The agreement did not lack consideration. UPI continued to pay Case his wages while enrolled in the program. In addition, Case received the training and, in consideration, agreed to repay a portion of the costs if he left. "That either Case or UPI could have terminated the agreement by ending the employment relationship at some point during the educational program does not render illusory the parties’ bargained-for exchange...." 

The agreement was not procedurally unconscionable. It was negotiated between UPI and the union, parties with equivalent bargaining power. The reimbursement provision was not a surprise, and Case could have obtained the training elsewhere if he so chose. 

Even if the agreement had been procedurally unconscionable, it was not substantively unconscionable. There was no evidence that the union colluded with UPI to overstate the training cost, and the agreement required Case to repay only a portion of it. 

Finally, the agreement did not violate Labor Code sections 221 to 223, which prohibit employers from recouping, withholding, or secretly paying less than agreed wages. 

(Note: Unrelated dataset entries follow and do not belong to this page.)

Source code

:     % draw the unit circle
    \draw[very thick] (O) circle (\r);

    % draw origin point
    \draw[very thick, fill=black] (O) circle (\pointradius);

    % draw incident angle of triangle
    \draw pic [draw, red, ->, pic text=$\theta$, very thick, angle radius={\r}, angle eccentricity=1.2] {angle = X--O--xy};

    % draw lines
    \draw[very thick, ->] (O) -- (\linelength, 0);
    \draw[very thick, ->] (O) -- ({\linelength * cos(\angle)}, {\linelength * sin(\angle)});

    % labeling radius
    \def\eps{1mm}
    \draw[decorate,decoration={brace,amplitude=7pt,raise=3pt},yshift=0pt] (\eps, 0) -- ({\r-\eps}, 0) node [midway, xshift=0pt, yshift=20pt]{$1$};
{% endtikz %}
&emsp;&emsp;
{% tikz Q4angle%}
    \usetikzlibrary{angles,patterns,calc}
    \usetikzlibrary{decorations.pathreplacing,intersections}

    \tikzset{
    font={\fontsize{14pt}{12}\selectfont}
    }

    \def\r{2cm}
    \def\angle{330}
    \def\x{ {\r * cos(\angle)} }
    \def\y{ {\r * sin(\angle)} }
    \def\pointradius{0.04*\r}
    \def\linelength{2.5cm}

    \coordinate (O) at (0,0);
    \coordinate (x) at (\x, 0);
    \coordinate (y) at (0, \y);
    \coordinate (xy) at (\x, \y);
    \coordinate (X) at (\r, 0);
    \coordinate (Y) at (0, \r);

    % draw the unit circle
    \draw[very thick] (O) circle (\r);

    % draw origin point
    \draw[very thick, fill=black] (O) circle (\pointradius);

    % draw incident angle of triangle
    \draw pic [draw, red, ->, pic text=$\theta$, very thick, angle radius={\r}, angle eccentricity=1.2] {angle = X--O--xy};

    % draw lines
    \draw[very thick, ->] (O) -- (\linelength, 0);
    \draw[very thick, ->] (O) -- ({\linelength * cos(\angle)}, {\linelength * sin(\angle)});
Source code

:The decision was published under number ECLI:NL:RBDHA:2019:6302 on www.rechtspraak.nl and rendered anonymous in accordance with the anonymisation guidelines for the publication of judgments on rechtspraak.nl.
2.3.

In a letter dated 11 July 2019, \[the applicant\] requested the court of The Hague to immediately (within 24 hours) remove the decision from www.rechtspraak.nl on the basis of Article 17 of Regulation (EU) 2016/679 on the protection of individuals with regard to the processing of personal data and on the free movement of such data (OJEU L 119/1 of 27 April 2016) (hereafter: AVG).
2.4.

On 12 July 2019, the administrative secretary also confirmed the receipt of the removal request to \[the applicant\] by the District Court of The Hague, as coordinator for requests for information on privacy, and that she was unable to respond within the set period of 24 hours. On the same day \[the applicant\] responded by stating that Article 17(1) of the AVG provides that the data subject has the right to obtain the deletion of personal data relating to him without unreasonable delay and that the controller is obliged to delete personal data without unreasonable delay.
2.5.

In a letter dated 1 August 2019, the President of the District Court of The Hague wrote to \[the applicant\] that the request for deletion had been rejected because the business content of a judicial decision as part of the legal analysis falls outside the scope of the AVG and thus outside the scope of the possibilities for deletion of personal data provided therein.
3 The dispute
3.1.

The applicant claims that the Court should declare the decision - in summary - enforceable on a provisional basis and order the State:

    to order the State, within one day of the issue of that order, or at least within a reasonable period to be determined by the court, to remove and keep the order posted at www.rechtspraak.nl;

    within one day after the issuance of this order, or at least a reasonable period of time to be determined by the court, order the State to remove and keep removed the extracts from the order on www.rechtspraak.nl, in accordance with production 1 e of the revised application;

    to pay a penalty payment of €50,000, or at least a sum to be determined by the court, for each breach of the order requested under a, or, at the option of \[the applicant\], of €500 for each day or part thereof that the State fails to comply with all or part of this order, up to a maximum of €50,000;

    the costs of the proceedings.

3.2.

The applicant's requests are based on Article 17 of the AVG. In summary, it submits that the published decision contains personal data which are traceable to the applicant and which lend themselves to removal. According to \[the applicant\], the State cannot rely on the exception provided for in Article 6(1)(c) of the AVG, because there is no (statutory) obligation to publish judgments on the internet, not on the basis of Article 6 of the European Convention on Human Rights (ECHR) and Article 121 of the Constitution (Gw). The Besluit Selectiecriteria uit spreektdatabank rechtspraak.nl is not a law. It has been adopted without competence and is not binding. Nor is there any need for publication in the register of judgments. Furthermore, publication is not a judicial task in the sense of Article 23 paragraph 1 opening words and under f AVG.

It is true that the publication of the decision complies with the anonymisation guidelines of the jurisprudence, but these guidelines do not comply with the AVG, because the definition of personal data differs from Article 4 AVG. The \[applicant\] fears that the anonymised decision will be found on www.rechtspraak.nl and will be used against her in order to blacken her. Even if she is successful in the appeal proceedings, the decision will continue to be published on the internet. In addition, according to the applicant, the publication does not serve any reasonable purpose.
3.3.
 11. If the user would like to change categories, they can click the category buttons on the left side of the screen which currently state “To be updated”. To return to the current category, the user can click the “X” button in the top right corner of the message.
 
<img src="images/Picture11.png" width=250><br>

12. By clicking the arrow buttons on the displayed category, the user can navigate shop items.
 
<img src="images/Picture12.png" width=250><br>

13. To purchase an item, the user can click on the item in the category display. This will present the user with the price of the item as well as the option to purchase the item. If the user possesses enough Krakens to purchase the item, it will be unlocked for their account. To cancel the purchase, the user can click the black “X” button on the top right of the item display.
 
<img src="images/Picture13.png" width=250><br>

UPI could not recover its attorney fees and costs from Case under the version of Labor Code section 218.5, which governs attorney fee awards in actions for the nonpayment of wages. Effective January 1, 2014, section 218.5 allows employers to collect such fees " only if the court finds that the employee brought the court action in bad faith." Although nothing in the legislative history indicated an intent to apply the amendment retroactively, under California law, "a new statute authorizing an award of attorney fees" or a statute "increasing or decreasing litigation costs, including attorneys’ fees" applies to actions pending at the time of enactment. This case was pending when the legislature amended section 218.5, and in fact the amendment went into effect before the trial court awarded UPI its fees. The court erred in not applying it. On remand, UPI would have to show bad faith to recover its fees.